Appellant nevertheless suggests he was not advised of, and did not waive, his due process hearing rights with respect to the probation supervision fees. People v. Valtakis, supra, 105 Cal.App.4th 1066, however, held a defendant’s failure to object at sentencing to noncompliance with the probation fee procedures of section 1203.1b waives any claim of error on appeal. (Id. at p. 1068.) Further, any claim by appellant that the probation department failed to follow the procedures set forth in section 1203.1b would rely on facts outside the record on appeal, making habeas corpus or some other post-conviction proceeding the proper way to raise the issue.
Finally, appellant’s challenge to the amount of the criminal justice administration fee and the probation supervision fee is similarly waived. Calculating the actual administrative costs of processing arrestees or supervising probationers is above all a factual determination.
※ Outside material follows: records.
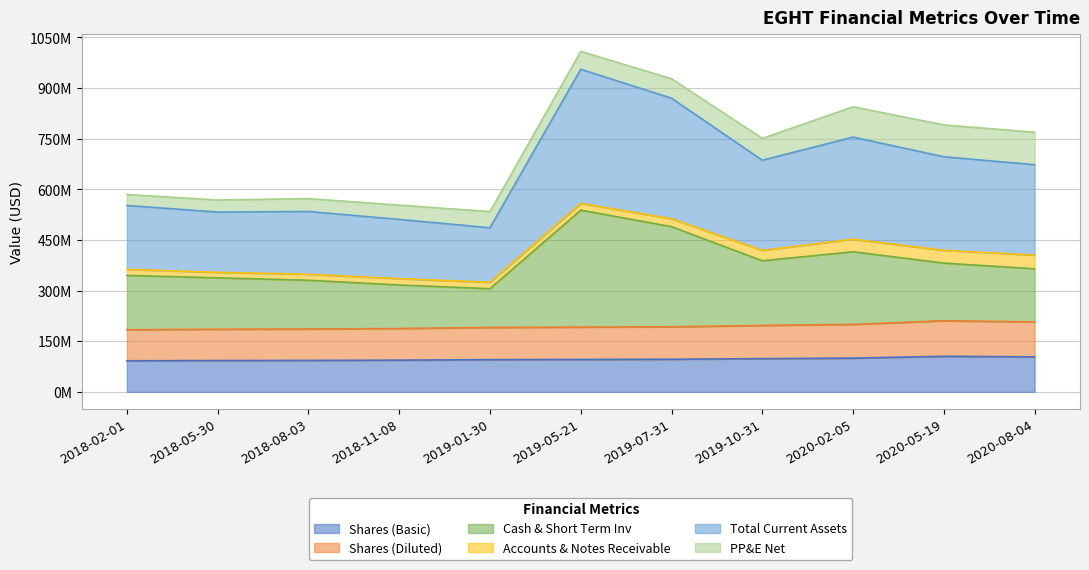

The Cash & Short Term Inv series shows 414921000 at 2020-02-05. True or false?

True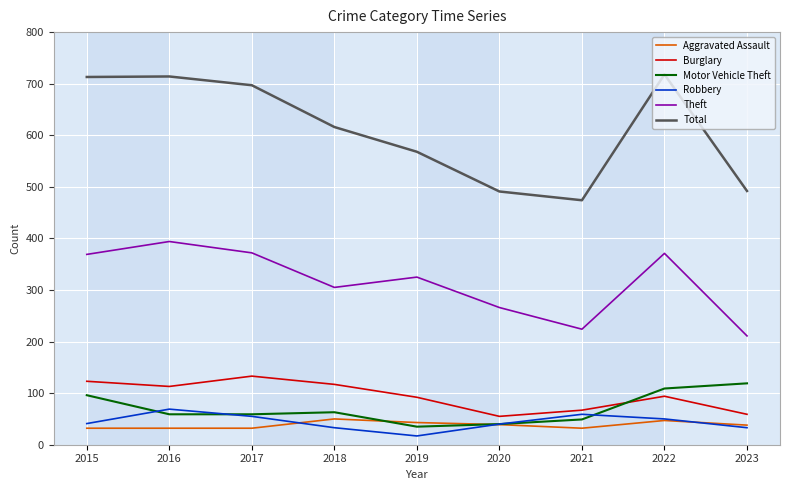

The value of Robbery at 2017 is 98. True or false?

False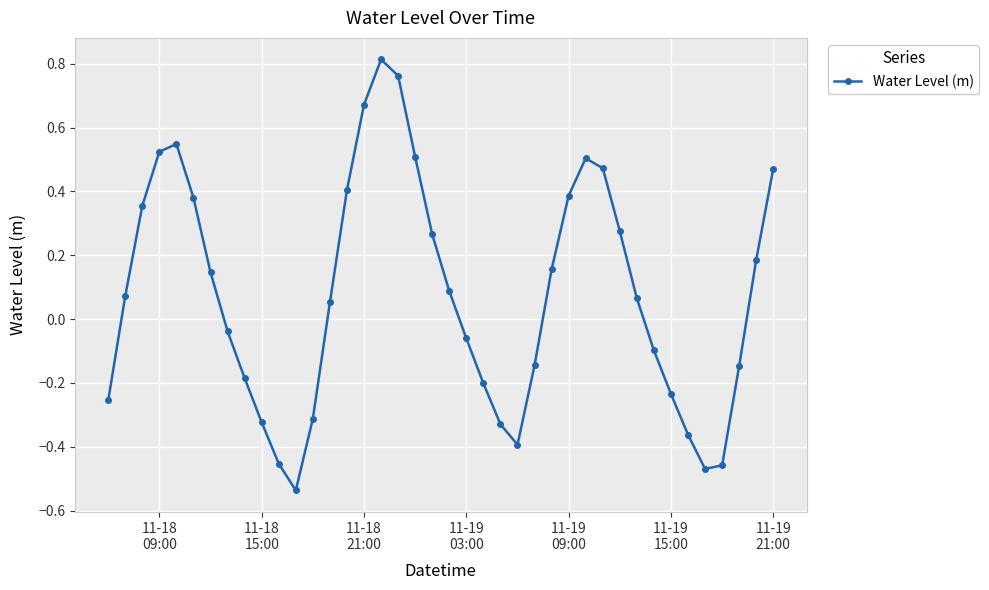

True or false: there are more than 0 points higher than both neighbors.

True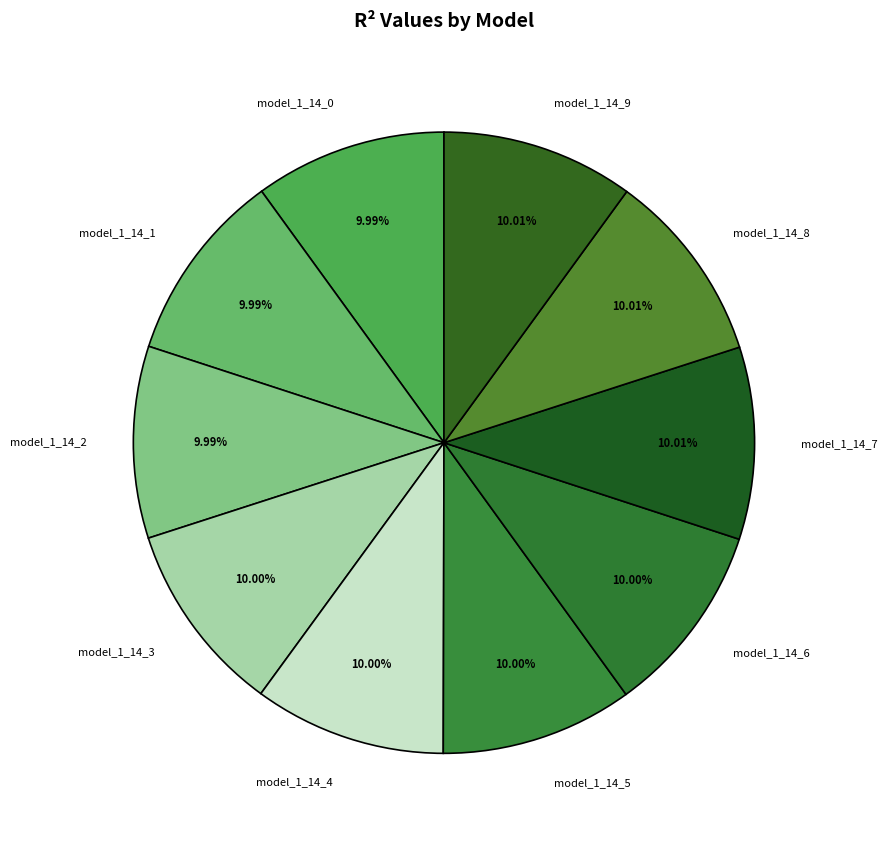

To the nearest percent, what is the combined percentage of model_1_14_0 and model_1_14_9?

20%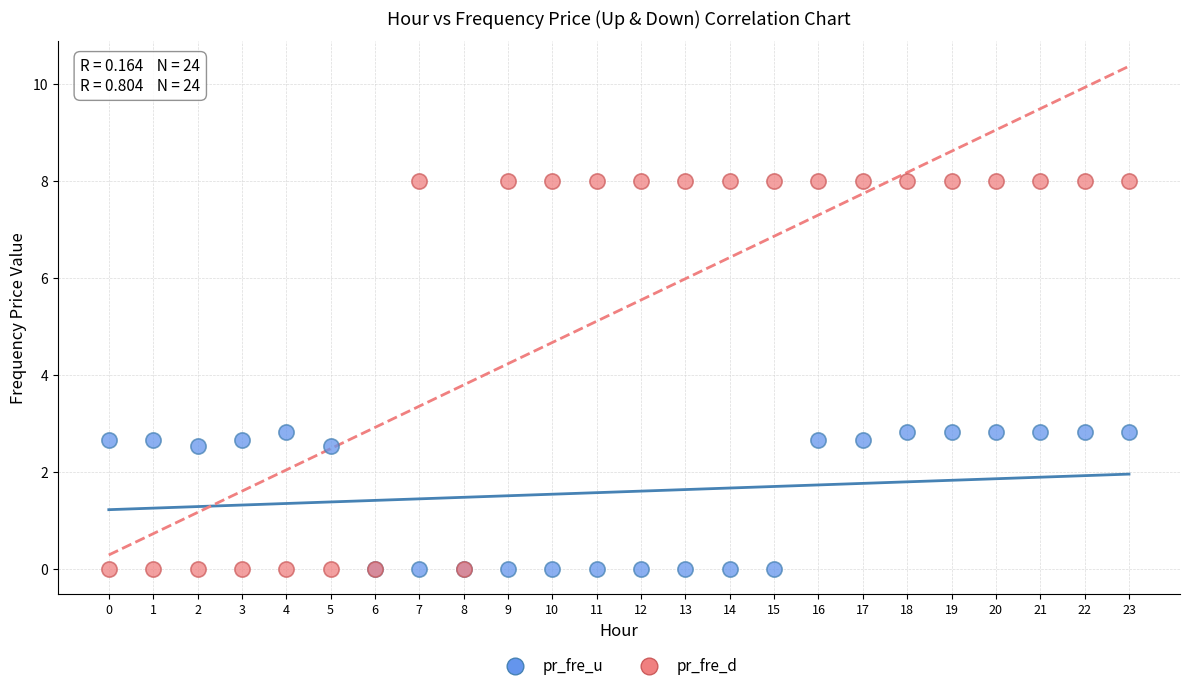

Which series has the largest Y range (max minus min)?

pr_fre_d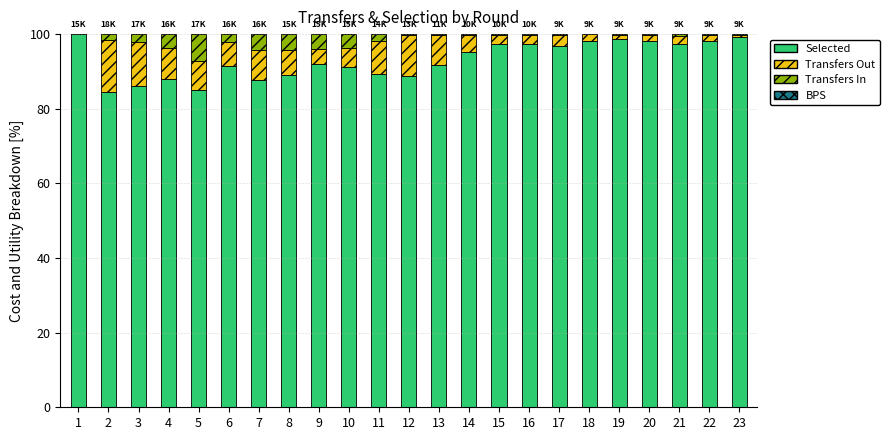

What is the total value across all series at 5?

100.0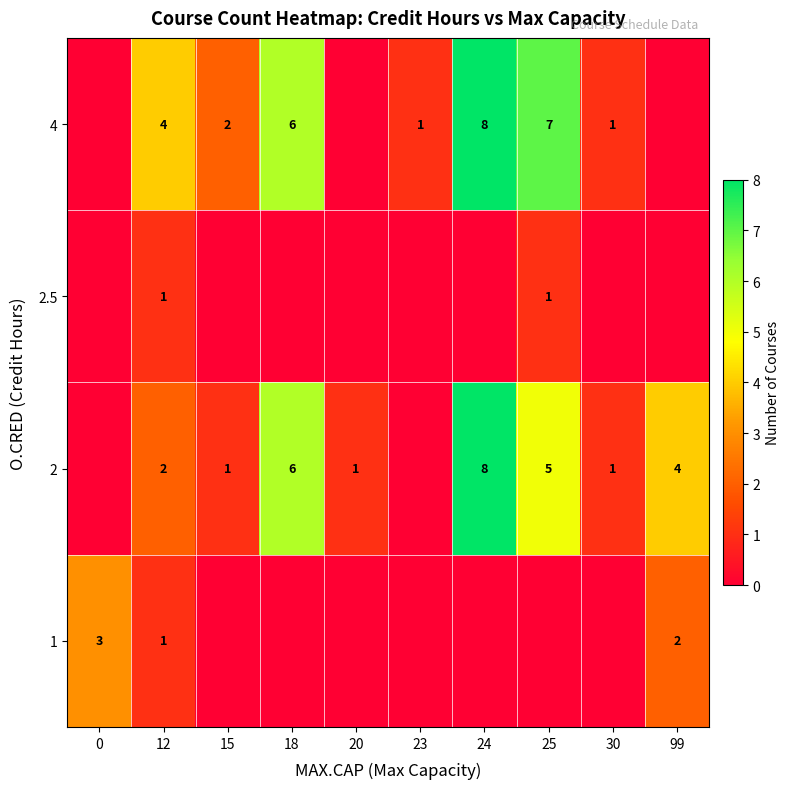

At how many categories does at least one series exceed 4?

3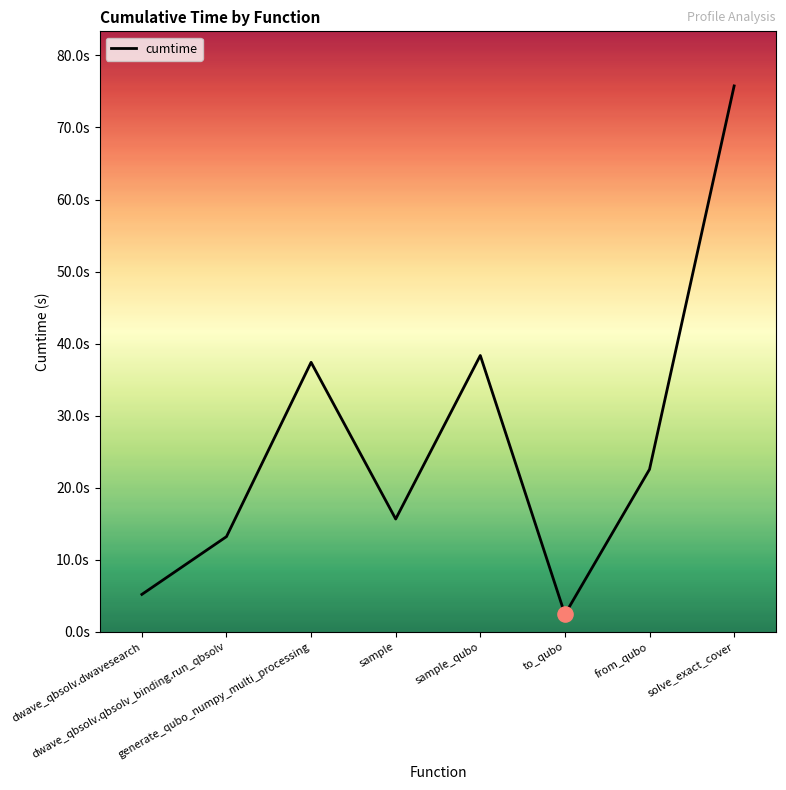

Is this an area chart (filled region under the line)?

Yes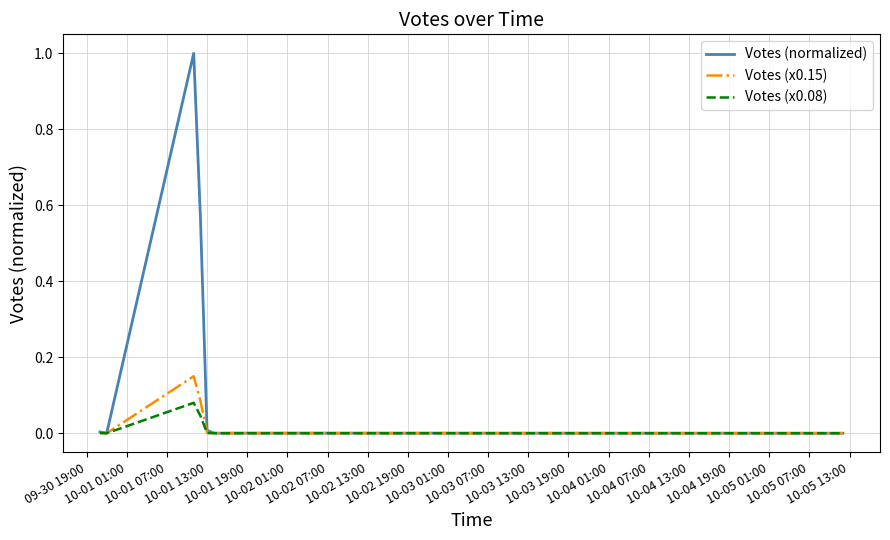

What is the maximum value shown in the chart?

1.0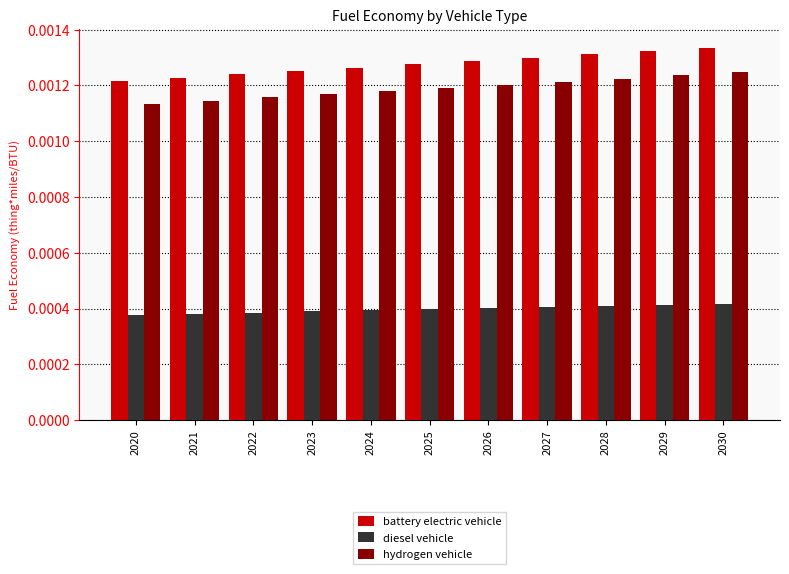

Is the value of battery electric vehicle at 2029 greater than the value of hydrogen vehicle at 2022?

Yes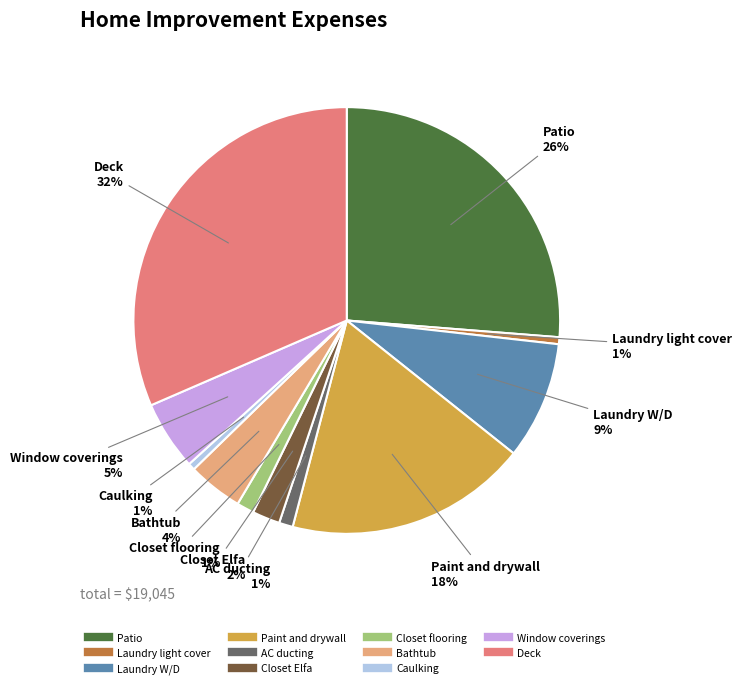

What percentage is the AC ducting slice, to the nearest percent?

1%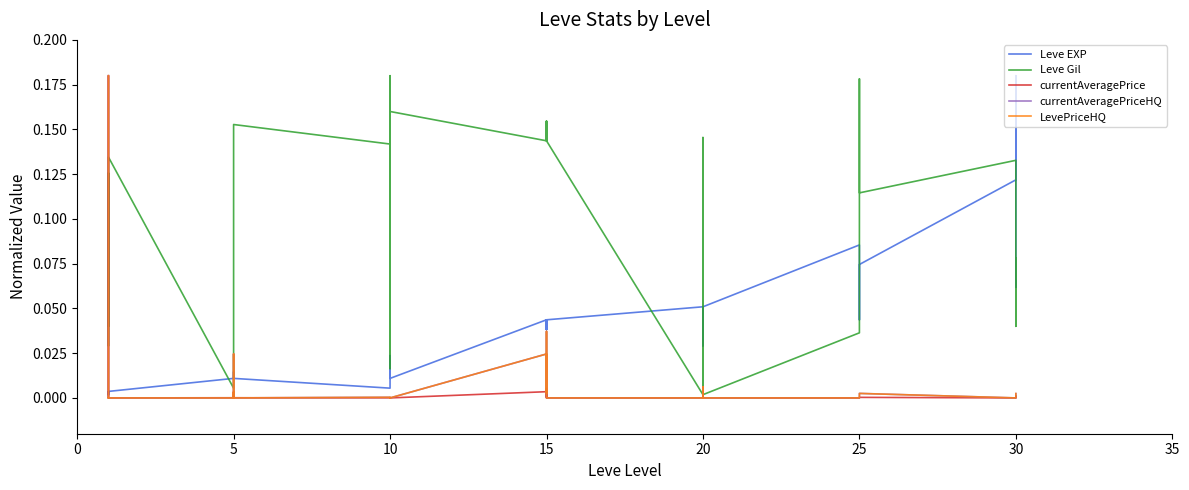

How many lines are shown in the chart?

5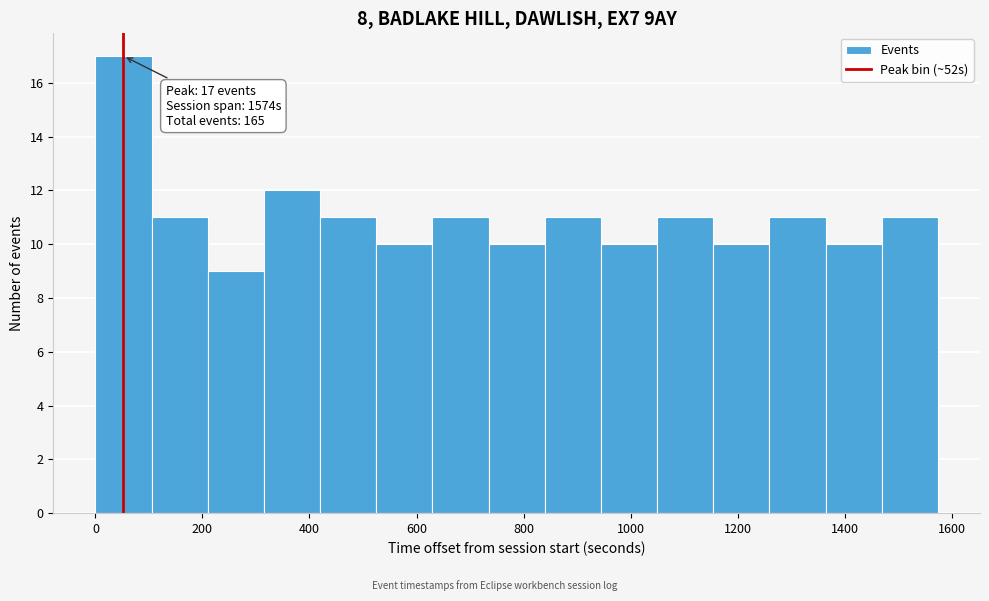

Over which range of the x-axis is the bar tallest?

0 to 100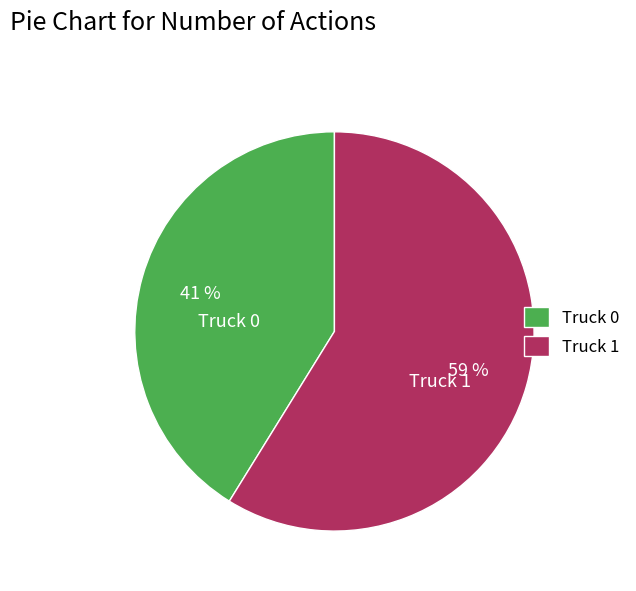

Combined, do Truck 1 and Truck 0 account for over 50%?

Yes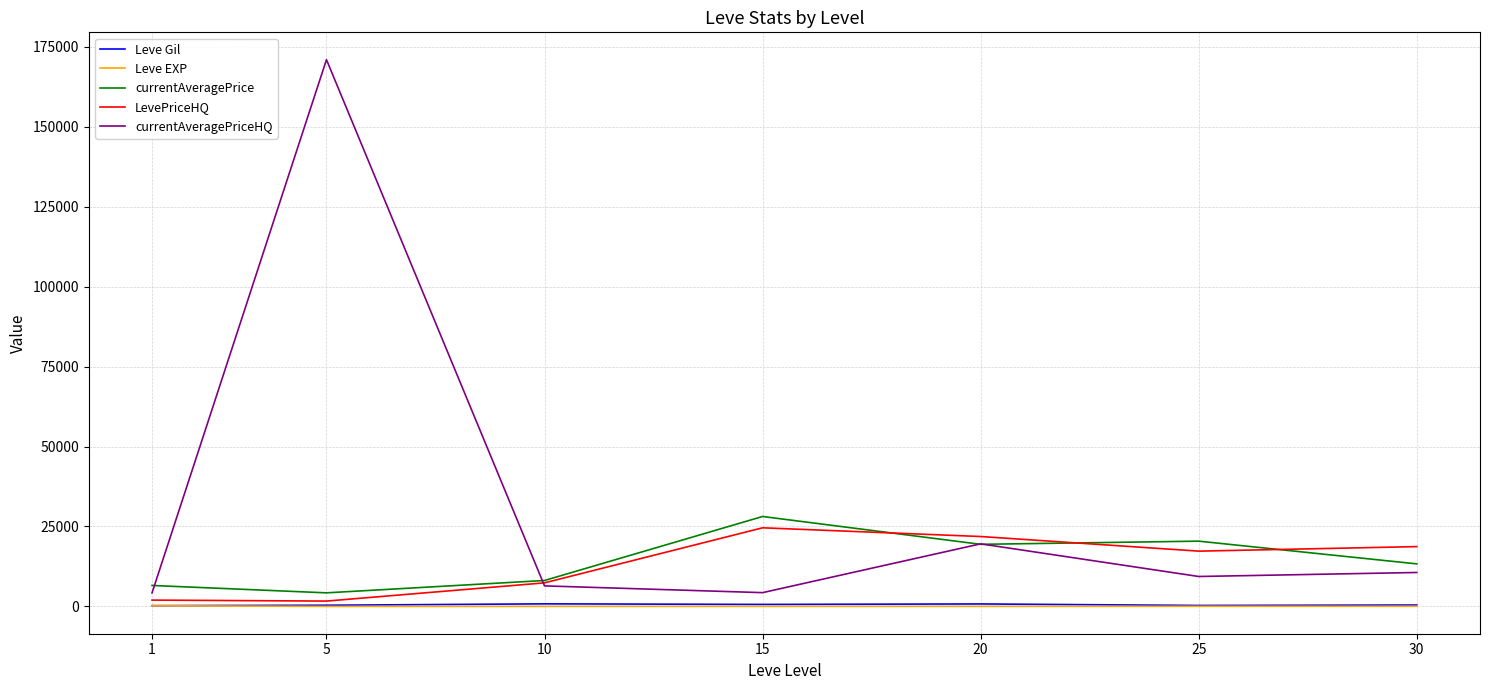

Which series has the largest range (max minus min)?

currentAveragePriceHQ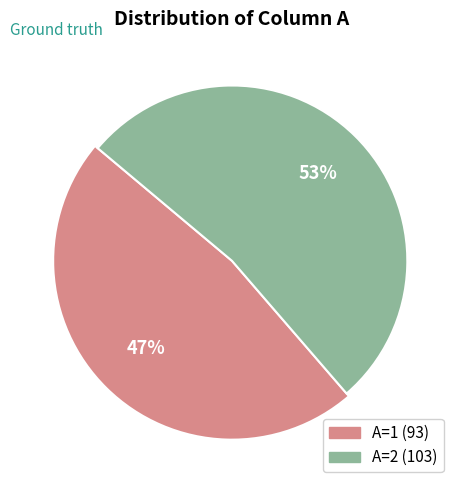

True or false: Value 1 accounts for 38% of the total.

False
Appellant himself states in his reply brief that the determination involves “disputable issues of fact.” Thus when, as here, the trial court has imposed two routine fees in an amount that is not plainly excessive, the defendant must make an objection. Fairness demands an objection in order to allow the prosecution to marshal the facts to support the calculation of the fees.
The judgment is affirmed.
We concur: RIVERA, J., HUMES, J.
Respondent’s request that this court’s August 28, 2013 opinion be certified for publication is granted. The Reporter of Decisions is directed to publish said opinion in the Official Reports.